====== AVAILABLE RECORDS

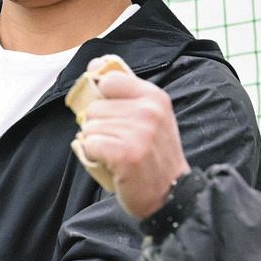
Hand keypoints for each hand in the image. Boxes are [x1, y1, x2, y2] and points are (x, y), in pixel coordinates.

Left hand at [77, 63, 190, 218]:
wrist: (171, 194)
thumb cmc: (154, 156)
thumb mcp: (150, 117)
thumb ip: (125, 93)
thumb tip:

============
====== AVAILABLE RECORDS

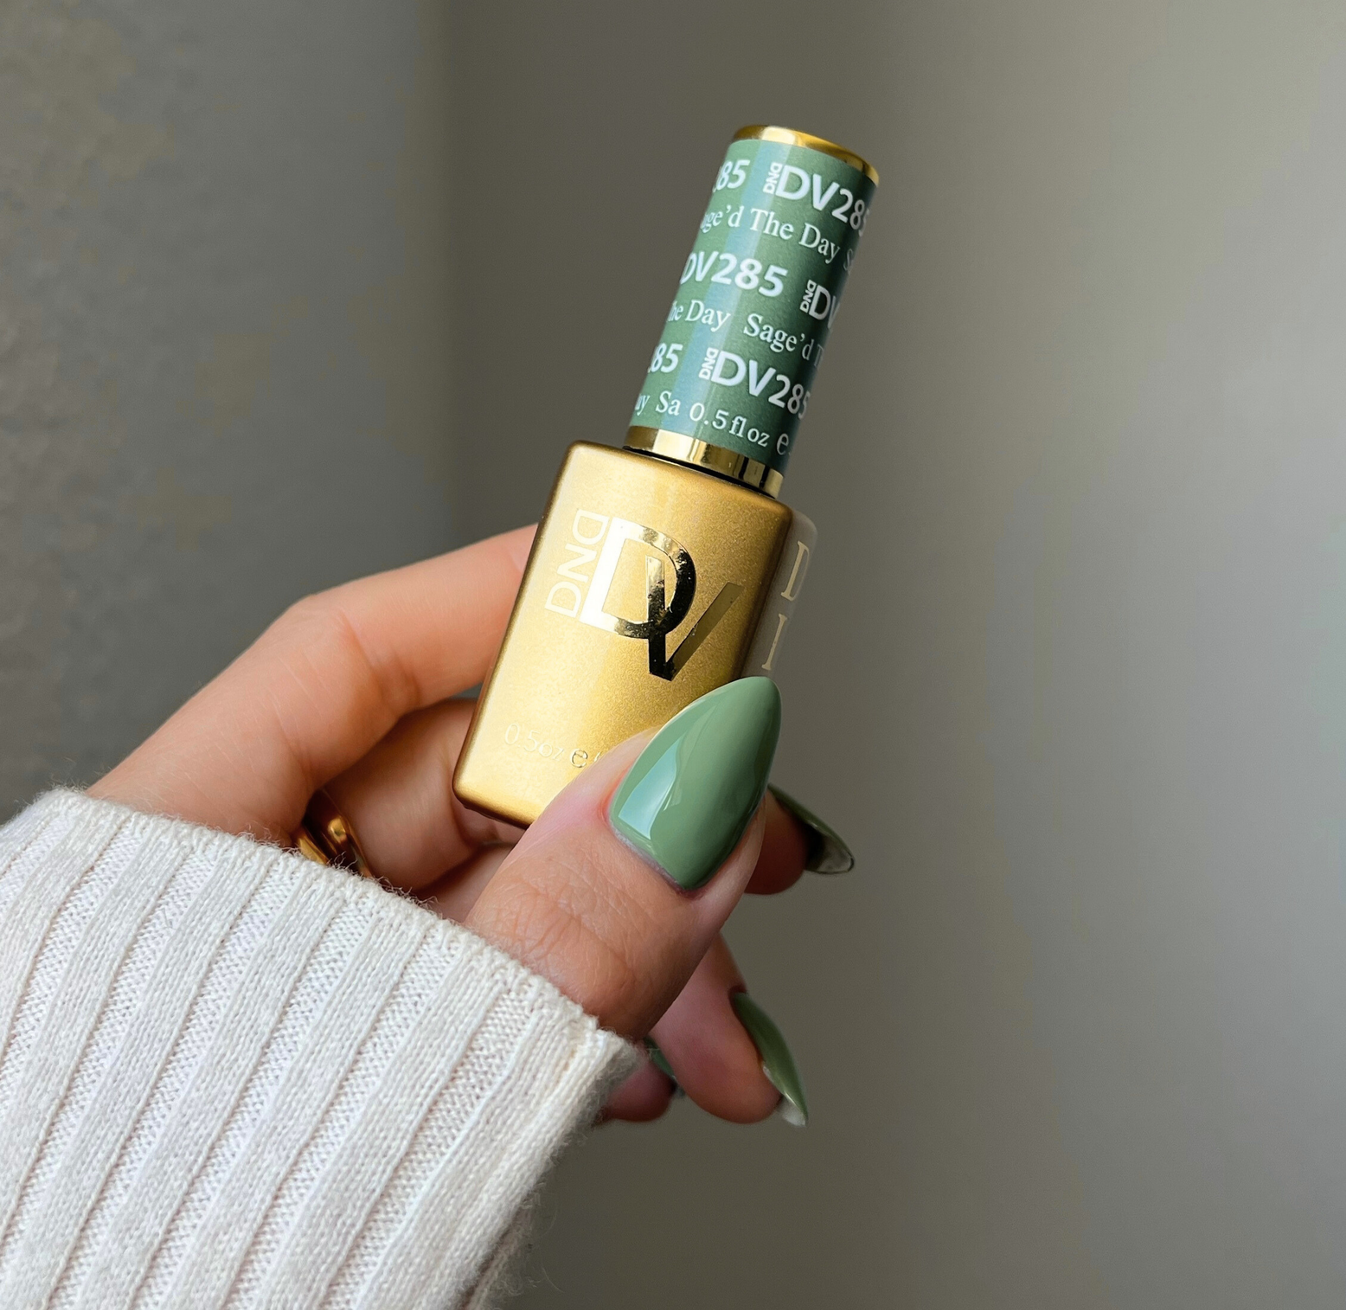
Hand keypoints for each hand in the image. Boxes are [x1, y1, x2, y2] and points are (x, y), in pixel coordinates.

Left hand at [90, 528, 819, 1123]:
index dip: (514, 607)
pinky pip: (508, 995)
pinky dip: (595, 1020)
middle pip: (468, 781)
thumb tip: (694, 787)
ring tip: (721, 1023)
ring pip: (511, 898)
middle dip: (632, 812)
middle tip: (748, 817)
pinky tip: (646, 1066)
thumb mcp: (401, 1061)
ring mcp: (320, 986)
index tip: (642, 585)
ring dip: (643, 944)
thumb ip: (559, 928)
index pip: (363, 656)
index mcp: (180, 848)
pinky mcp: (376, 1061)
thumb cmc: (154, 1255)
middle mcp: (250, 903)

============

- _TASK REQUIREMENTS_
Look above for the line containing "index tip: (642, 585)". Output from there through the line containing "middle mcp: (250, 903)", exactly and inclusively.

- _OUTPUT_
index tip: (642, 585)
ring dip: (643, 944)
thumb ip: (559, 928)
index pip: (363, 656)
index mcp: (180, 848)
pinky mcp: (376, 1061)
thumb cmc: (154, 1255)
middle mcp: (250, 903)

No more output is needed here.